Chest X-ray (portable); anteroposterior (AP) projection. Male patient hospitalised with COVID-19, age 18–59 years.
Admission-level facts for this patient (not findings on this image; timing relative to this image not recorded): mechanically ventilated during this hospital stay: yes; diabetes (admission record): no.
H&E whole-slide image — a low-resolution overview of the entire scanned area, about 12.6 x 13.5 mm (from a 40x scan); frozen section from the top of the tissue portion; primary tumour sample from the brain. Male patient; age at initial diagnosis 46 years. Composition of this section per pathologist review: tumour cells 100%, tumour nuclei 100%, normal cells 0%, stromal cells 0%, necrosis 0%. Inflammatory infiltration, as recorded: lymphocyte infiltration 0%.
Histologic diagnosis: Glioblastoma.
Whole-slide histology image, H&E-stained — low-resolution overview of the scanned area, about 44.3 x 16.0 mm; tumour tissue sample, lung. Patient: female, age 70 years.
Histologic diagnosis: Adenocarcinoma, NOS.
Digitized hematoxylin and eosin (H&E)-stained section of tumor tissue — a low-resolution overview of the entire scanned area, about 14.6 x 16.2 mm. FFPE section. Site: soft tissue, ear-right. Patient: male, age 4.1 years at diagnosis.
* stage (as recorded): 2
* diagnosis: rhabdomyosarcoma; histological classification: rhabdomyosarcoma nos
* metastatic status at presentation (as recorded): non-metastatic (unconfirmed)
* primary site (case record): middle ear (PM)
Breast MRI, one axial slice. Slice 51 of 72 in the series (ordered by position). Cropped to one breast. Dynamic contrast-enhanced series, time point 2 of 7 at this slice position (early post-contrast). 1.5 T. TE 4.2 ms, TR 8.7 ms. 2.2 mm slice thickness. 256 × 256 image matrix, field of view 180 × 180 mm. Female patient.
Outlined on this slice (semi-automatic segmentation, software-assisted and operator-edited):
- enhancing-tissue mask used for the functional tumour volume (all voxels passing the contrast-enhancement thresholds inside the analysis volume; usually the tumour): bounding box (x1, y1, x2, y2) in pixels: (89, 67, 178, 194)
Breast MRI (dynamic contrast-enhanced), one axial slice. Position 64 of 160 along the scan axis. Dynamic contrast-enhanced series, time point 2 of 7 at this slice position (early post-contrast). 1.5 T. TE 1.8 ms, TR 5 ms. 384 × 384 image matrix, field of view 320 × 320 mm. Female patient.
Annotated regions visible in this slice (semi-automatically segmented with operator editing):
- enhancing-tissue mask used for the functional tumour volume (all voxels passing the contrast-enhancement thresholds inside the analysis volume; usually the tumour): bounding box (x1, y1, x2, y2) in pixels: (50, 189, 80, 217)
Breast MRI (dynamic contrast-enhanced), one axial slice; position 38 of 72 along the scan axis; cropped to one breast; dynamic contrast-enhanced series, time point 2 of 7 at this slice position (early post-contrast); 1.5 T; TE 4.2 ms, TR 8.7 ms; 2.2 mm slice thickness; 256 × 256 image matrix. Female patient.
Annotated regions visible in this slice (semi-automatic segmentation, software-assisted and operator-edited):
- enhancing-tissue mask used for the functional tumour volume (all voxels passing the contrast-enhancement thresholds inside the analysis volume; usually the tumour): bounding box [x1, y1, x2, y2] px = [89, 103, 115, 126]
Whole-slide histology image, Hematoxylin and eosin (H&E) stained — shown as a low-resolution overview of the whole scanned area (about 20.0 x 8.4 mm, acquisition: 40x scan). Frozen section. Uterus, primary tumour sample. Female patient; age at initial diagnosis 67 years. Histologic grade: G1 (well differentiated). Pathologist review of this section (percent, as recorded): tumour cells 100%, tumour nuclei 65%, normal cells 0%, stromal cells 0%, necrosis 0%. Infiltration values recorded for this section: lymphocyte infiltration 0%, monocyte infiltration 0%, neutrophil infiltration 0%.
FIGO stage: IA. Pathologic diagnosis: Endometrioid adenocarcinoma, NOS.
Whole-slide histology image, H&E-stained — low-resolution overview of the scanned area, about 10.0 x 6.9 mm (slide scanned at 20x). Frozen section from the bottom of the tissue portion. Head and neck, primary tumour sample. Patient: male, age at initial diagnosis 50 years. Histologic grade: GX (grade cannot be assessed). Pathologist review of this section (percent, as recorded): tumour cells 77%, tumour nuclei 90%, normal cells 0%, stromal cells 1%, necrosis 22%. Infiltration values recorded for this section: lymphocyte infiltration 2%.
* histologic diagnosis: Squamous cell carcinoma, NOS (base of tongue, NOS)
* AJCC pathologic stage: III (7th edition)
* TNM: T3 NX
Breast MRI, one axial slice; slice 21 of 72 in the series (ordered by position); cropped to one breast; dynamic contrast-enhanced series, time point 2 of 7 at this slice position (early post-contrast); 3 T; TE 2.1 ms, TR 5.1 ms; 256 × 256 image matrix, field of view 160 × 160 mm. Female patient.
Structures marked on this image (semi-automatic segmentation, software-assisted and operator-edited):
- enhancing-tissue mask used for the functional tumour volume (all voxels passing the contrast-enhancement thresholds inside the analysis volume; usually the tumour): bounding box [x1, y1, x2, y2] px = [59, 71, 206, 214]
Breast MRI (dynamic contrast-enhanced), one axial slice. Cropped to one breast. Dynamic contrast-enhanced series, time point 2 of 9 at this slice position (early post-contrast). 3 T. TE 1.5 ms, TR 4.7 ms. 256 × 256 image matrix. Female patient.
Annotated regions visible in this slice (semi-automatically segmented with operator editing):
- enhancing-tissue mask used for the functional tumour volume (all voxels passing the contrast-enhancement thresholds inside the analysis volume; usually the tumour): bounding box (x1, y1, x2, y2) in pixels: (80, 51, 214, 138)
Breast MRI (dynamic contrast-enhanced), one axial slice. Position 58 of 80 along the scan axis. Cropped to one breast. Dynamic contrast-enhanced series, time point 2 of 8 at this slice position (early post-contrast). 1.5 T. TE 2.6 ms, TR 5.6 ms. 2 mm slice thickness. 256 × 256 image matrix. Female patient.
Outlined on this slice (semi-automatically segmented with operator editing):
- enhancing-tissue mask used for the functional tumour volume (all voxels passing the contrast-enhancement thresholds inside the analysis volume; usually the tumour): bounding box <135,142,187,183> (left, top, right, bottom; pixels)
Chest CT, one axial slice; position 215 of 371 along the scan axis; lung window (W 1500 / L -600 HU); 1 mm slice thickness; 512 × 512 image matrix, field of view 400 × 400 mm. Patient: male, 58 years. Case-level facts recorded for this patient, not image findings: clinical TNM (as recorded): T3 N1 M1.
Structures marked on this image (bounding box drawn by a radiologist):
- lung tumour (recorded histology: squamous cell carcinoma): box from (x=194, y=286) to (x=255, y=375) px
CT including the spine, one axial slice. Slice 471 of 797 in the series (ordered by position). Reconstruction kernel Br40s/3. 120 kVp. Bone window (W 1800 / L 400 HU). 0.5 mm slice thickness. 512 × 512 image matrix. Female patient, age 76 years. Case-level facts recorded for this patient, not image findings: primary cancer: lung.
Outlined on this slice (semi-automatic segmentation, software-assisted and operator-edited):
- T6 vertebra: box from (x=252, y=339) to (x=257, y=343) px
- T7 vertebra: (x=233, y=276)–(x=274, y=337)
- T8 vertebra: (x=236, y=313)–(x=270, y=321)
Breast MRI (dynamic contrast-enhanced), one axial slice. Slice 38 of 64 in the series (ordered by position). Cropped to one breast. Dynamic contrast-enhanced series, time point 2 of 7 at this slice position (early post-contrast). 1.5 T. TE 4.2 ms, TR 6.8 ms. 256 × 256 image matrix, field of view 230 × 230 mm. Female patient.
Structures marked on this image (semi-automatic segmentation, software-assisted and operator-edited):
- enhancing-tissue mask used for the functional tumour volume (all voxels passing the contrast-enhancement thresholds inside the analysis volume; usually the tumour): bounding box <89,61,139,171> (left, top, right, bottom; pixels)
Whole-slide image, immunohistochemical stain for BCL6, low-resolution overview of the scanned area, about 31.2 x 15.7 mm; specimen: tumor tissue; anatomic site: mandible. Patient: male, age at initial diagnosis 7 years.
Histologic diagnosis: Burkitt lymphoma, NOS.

____

◆ ACTION ITEM ◆
Only the lines above that include the word "vertebra" belong in the answer; copy each one.

◆ EXERCISE RESULT ◆
- T6 vertebra: box from (x=252, y=339) to (x=257, y=343) px
- T7 vertebra: (x=233, y=276)–(x=274, y=337)
- T8 vertebra: (x=236, y=313)–(x=270, y=321)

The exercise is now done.